**Entries shown:**
________________________________________

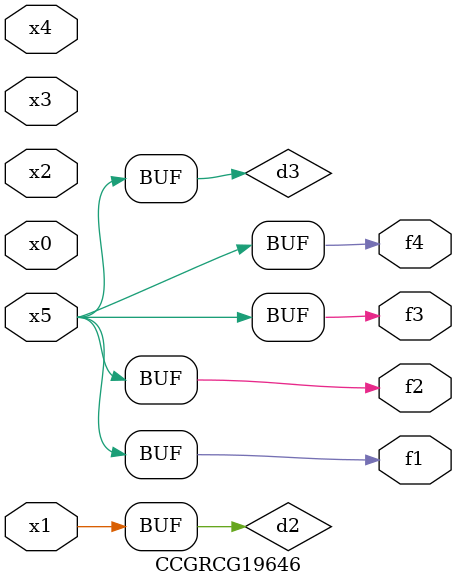
<source format=v>
module CCGRCG19646(
	input x0, x1, x2, x3, x4, x5,
	output f1, f2, f3, f4
);

	wire d1, d2, d3;

	not (d1, x5);
	or (d2, x1);
	xnor (d3, d1);
	assign f1 = d3;
	assign f2 = d3;
	assign f3 = d3;
	assign f4 = d3;
endmodule

</source>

________________________________________

**Assignment:** An exact copy of the lines from the one with "not (d1, x5);" through the last line of the listing is the whole answer.

**Worked solution:**
	not (d1, x5);
	or (d2, x1);
	xnor (d3, d1);
	assign f1 = d3;
	assign f2 = d3;
	assign f3 = d3;
	assign f4 = d3;
endmodule

</source>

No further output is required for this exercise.